The special bonds--which will be sold only to the government of Mexico and not made available to any other buyer--will be a zero-coupon issue maturing in 20 years with a face value of $10 billion, the agency said.

Zero-coupon bonds pay no interest but are issued at a sharp discount--enabling Mexico to buy the bonds for $2 billion.

Specifically, Mexico would issue its own new peso-denominated bonds--backed by the U.S. securities--that it would then offer to its bank creditors. The Mexican bonds would be exchanged at a discount for existing Mexican debt, U.S. officials said.

Banks would be expected to write down some of the debt, but in exchange for this they would receive Mexican bonds backed by the full faith and credit of the U.S. government.

Easier Repayment Terms

This exchange arrangement is expected to reduce Mexico's outstanding debt and result in easier repayment terms for the debt remaining, the Treasury Department said in a statement.

Robert Levine, a Treasury spokesman, said the Mexican government would pay for the special U.S. Treasury bonds in dollars and that the arrangement will not cost U.S. taxpayers anything.

Levine said Mexico owes $76 billion to foreign commercial banks, including $24 billion to U.S. banks.

The government of Mexico is expected to purchase the special securities in early 1988, the Treasury statement said.

Benefits Both Nations

"The issuance of this special U.S. Treasury security, which is expected to raise up to $2 billion in cash (for the United States), will . . . be on terms that are beneficial both to the United States and Mexico," the statement said.

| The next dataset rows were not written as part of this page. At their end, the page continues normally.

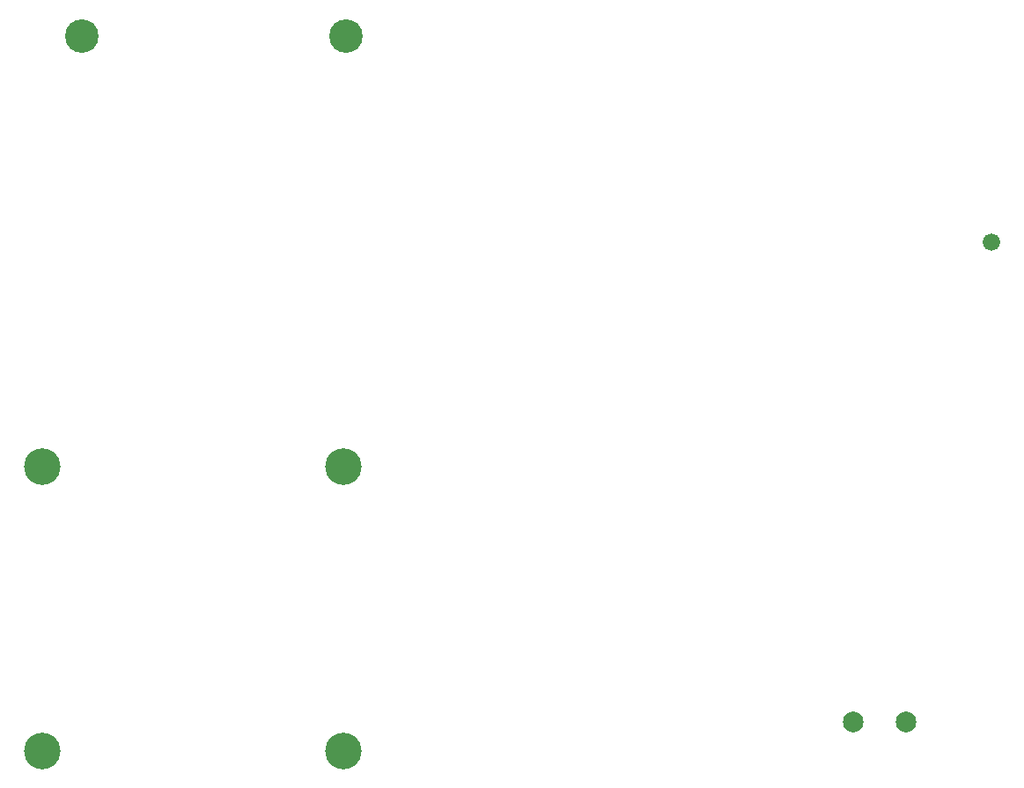
<source format=gtp>
G04 MADE WITH FRITZING*
G04 WWW.FRITZING.ORG*
G04 DOUBLE SIDED*
G04 HOLES PLATED*
G04 CONTOUR ON CENTER OF CONTOUR VECTOR*
%ASAXBY*%
%FSLAX23Y23*%
%MOIN*%
%OFA0B0*%
%SFA1.0B1.0*%
%ADD10C,0.066000*%
%ADD11C,0.078551*%
%ADD12C,0.126614*%
%ADD13C,0.138425*%
%ADD14R,0.001000X0.001000*%
%LNPASTEMASK1*%
G90*
G70*
G54D10*
X4281Y3354D03*
X4281Y3354D03*
G54D11*
X3956Y1536D03*
X3756Y1536D03*
G54D12*
X1839Y4135D03*
X839Y4135D03*
G54D13*
X1827Y2502D03*
X1827Y1427D03*
X689Y2502D03*
X689Y1427D03*
G54D14*
D02*
G04 End of PasteMask1*
M02*
</source>
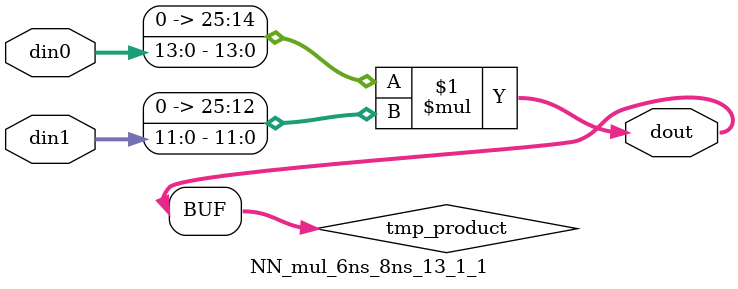
<source format=v>

`timescale 1 ns / 1 ps

 module NN_mul_6ns_8ns_13_1_1(din0, din1, dout);
parameter ID = 1;
parameter NUM_STAGE = 0;
parameter din0_WIDTH = 14;
parameter din1_WIDTH = 12;
parameter dout_WIDTH = 26;

input [din0_WIDTH - 1 : 0] din0; 
input [din1_WIDTH - 1 : 0] din1; 
output [dout_WIDTH - 1 : 0] dout;

wire signed [dout_WIDTH - 1 : 0] tmp_product;
























assign tmp_product = $signed({1'b0, din0}) * $signed({1'b0, din1});











assign dout = tmp_product;





















endmodule

</source>
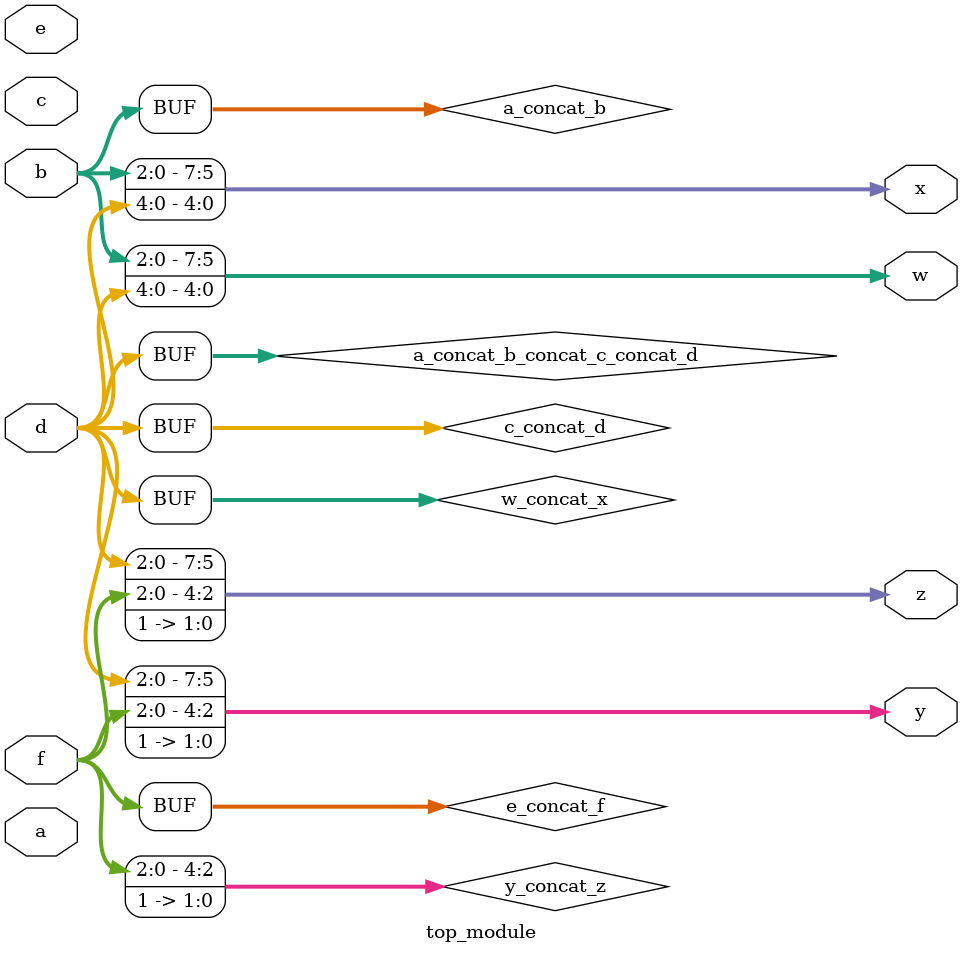
<source format=sv>
module top_module (
    input [4:0] a,
    input [4:0] b,
    input [4:0] c,
    input [4:0] d,
    input [4:0] e,
    input [4:0] f,
    output [7:0] w,
    output [7:0] x,
    output [7:0] y,
    output [7:0] z
);

    wire [4:0] a_concat_b;
    wire [4:0] c_concat_d;
    wire [4:0] e_concat_f;
    wire [4:0] a_concat_b_concat_c_concat_d;
    wire [4:0] w_concat_x;
    wire [4:0] y_concat_z;

    assign a_concat_b = {a, b};
    assign c_concat_d = {c, d};
    assign e_concat_f = {e, f};
    assign a_concat_b_concat_c_concat_d = {a, b, c_concat_d};
    assign w_concat_x = {a, b, c_concat_d};
    assign y_concat_z = {e_concat_f, 2'b11};

    assign w = {a_concat_b, a_concat_b_concat_c_concat_d};
    assign x = {a_concat_b, a_concat_b_concat_c_concat_d};
    assign y = {w_concat_x, y_concat_z};
    assign z = {w_concat_x, y_concat_z};

endmodule

</source>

The plan "is fully consistent with the Administration's strong support of the international debt strategy and its efforts to involve the private sector to the maximum extent possible in working constructively with the debt countries," the statement added.

In a separate proposal also aimed at alleviating the Third World debt crisis, the International Monetary Fund today announced it would set up a new $8.4-billion lending pool for its poorest members.

62 Nations Eligible

Sixty-two nations, most of them in Africa, would be eligible for the low-interest, easy-term IMF loans.

The fund was proposed last year by IMF Director Michel Camdessus and endorsed in June at the seven-nation economic summit in Venice. It brings the amount of IMF aid available for hard-pressed nations, nearly all of them in sub-Saharan Africa, to $11.4 billion.

The money in the new fund will supplement an existing $3-billion fund set up in 1986 to help the poorest of the world's poor nations make payments on old loans.

The loans under the new program would carry an annual interest rate of just one-half of 1% and would help the countries "undertake strong three-year . . . programs to improve their balance of payments positions and foster growth," the IMF said.